### How to complete this task
Beneath this line is the data. Output exactly the lines from the line with "D 2 operation [Pa·m 3 /s] |" to the line with "34.3 | 24.3 |", both ends included, and nothing more.
Provided data: Begin
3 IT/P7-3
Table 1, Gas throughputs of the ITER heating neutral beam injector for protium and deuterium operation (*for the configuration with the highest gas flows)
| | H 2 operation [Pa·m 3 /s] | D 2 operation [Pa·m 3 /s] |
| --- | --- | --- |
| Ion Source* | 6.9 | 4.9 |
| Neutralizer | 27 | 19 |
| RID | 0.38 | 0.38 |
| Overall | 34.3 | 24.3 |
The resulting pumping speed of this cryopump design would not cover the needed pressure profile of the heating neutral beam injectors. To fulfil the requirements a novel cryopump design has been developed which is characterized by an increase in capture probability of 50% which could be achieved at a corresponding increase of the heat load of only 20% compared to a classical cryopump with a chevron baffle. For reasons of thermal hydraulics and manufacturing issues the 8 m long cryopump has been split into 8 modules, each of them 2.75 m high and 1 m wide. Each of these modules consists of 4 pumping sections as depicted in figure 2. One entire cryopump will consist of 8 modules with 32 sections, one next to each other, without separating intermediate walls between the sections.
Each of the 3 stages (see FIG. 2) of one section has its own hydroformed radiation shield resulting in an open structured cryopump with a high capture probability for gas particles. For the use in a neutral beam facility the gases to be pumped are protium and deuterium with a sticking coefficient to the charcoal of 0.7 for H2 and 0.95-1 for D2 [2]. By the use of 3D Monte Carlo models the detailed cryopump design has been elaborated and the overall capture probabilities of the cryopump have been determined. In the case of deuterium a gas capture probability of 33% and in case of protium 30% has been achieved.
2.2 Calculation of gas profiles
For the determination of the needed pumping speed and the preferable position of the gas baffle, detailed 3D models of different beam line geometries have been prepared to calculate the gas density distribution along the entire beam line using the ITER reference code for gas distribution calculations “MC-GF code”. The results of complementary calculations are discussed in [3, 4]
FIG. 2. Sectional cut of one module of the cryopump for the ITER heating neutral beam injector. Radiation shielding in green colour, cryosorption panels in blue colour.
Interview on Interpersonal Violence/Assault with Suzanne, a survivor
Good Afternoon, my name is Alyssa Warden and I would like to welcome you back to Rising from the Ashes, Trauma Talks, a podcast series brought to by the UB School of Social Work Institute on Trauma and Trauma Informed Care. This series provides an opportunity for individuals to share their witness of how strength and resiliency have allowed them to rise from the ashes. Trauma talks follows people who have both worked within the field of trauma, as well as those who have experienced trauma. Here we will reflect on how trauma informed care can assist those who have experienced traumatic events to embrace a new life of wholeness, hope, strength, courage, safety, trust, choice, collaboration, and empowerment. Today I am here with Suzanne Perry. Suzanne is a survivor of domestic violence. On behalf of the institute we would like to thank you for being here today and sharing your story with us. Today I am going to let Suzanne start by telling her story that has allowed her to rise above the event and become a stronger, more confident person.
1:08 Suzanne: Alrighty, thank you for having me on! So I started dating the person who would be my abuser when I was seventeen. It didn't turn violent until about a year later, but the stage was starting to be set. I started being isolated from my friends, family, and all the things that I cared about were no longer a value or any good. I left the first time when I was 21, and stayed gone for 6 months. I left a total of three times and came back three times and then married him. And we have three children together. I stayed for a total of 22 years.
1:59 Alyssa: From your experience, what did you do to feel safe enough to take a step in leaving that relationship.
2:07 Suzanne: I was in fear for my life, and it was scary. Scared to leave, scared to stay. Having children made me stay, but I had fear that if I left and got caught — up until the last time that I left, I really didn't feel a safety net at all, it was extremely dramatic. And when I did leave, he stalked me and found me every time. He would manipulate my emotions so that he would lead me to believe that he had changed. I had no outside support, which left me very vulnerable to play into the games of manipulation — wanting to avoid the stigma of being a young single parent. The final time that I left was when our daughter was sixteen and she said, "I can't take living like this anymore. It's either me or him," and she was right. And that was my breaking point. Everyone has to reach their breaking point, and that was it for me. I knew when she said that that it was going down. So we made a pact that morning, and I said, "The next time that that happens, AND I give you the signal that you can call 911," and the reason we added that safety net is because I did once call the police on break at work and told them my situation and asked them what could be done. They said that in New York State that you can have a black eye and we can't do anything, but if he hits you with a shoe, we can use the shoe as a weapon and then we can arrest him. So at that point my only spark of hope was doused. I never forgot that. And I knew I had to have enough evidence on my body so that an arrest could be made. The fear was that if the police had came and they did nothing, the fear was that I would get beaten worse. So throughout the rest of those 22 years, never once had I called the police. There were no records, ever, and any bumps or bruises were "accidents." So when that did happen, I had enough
Provided data: End
### Written solution
| | H 2 operation [Pa·m 3 /s] | D 2 operation [Pa·m 3 /s] |
| --- | --- | --- |
| Ion Source* | 6.9 | 4.9 |
| Neutralizer | 27 | 19 |
| RID | 0.38 | 0.38 |
| Overall | 34.3 | 24.3 |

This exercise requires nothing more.